Presentation information

Oral

IASPEI Symposia » S07. Strong ground motions and Earthquake hazard and risk

[S07-6] Site effects I

Tue. Aug 1, 2017 4:30 PM - 6:00 PM Main Hall (Kobe International Conference Center 1F)

Chairs: Jamison Steidl (University of California, Santa Barbara) , Massimiliano Pittore (GFZ Potsdam)

5:45 PM - 6:00 PM

[S07-6-06] Direct evaluation of site amplification factors based on observed motions of earthquakes and microtremors

Hiroshi Kawase1, Fumiaki Nagashima1, Kenichi Nakano2, Yuta Mori3 (1.DPRI, Kyoto University, Uji, Japan, 2.TRI, HAZAMA ANDO CORPORATION, Tsukuba, Japan, 3.J-Power, Tokyo, Japan)

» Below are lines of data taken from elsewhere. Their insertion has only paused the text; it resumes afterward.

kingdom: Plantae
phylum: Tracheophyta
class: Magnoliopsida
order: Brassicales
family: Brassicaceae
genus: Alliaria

It has been used for more than three decades to characterize earthquake S-wave site amplifications from microtremor Horizontal-to-Vertical ratios (MHVR), although the skepticism has been surfaced through many studies on such a direct substitute after the proposal. To solve the controversy based on the concept of the recently proposed diffuse field assumption, we calculated MHVR as well as those from observed weak earthquake motions (EHVR) and compared fundamental characteristics of the MHVRs and EHVRs with those calculated theoretically from 1-D S-wave velocity structures. Either for MHVRs or EHVRs we found that we can reproduce their fundamental characteristics by the corresponding theories of diffuse field concept. MHVRs and EHVRs share similarities but have significant differences in their shapes, especially after the first peak frequency. This is because MHVR mainly consists of surface waves from surface sources while EHVR consists of S-waves from the bedrock. We then tried to establish a simple method to estimate velocity structures using single-station microtremor records. To that end we compared systematically EHVRs and MHVRs at 100 K-NET and KiK-net sites in Japan and calculated EHVR-to-MHVR ratios (EMRs) to get EMRs averaged over five different peak-frequency categories. We converted MHVRs to “pseudo EHVRs" from EMRs and MHVRs, which are found to have higher correlation with EHVRs than MHVRs. Then we proved that pseudo EHVRs give us similar S-wave velocity profiles than the direct use of MHVRs as substitute of EHVRs. Finally, we calculate average Vertical-to-Vertical spectral ratios (VVR) from the generalized spectral inversion (Nakano et al. 2015) and calculated the average VVRs for the same category of MHVRs. By multiplying VVRs with pseudo EHVRs we can obtain S-wave amplification of earthquakes, which can be favorably compared with actual S-wave amplification factors.